Isolated molybdate species supported on silica are reported to have the highest specific activity and selectivity for the direct oxidation of methane to formaldehyde. The present investigation was undertaken to understand the elementary redox processes involved in the formation of formaldehyde over such species. A MoO(x)/SiO(2) catalyst was prepared with a Mo loading of 0.44 Mo/nm(2). On the basis of evidence from extended X-ray absorption fine structure (EXAFS) and Raman spectroscopy, the Mo atoms in this catalyst are present as isolated, pentacoordinated molybdate species containing a single Mo=O bond. Isotopic labeling experiments in combination with in-situ Raman spectroscopy were used to examine the reducibility of the dispersed molybdate species and the exchange of O atoms between the gas phase and the catalyst. It was established that treatment of MoO(x)/SiO(2) at 873 K under pure methane reduces the dispersed molybdate species to only a limited extent and results mainly in the deposition of amorphous carbon. During CH(4) oxidation to formaldehyde, the catalyst undergoes only a very small degree of reduction and typically only approximately 50-500 ppm of Mo(VI) is reduced to Mo(IV).

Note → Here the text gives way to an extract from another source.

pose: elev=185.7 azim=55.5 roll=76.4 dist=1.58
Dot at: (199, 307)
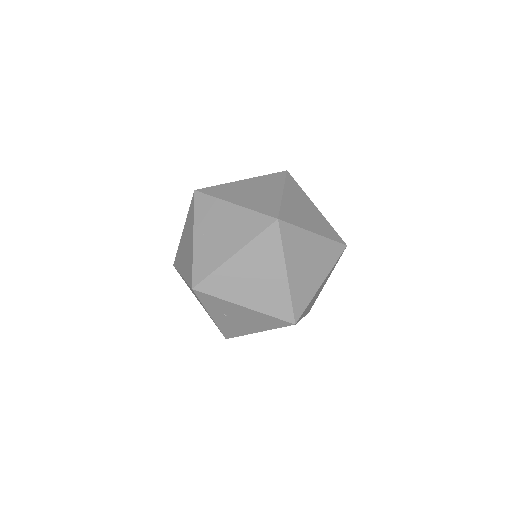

Reactions carried out using CH(4) and (18)O(2) show that there is extensive scrambling of O atoms between the species in the gas phase and the catalyst. Additional experiments revealed that H(2)O formed in the reaction is the principal species responsible for the exchange of O atoms between the gas phase and the SiO(2) support. Low concentrations of H(2)O were observed to enhance the activity of MoO(x)/SiO(2) for CH(4) oxidation to formaldehyde. A mechanism for the oxidation of CH(4) over MoO(x)/SiO(2) was formulated in light of the observations made here and is discussed in the light of previous studies. It is proposed that peroxides are produced by the reaction of O(2) with a small concentration of reduced molybdate species and that the reaction of CH(4) with these peroxide species leads to the formation of formaldehyde. The proposed mechanism also accounts for the positive effects of low concentrations of H(2)O on the rate of formaldehyde formation.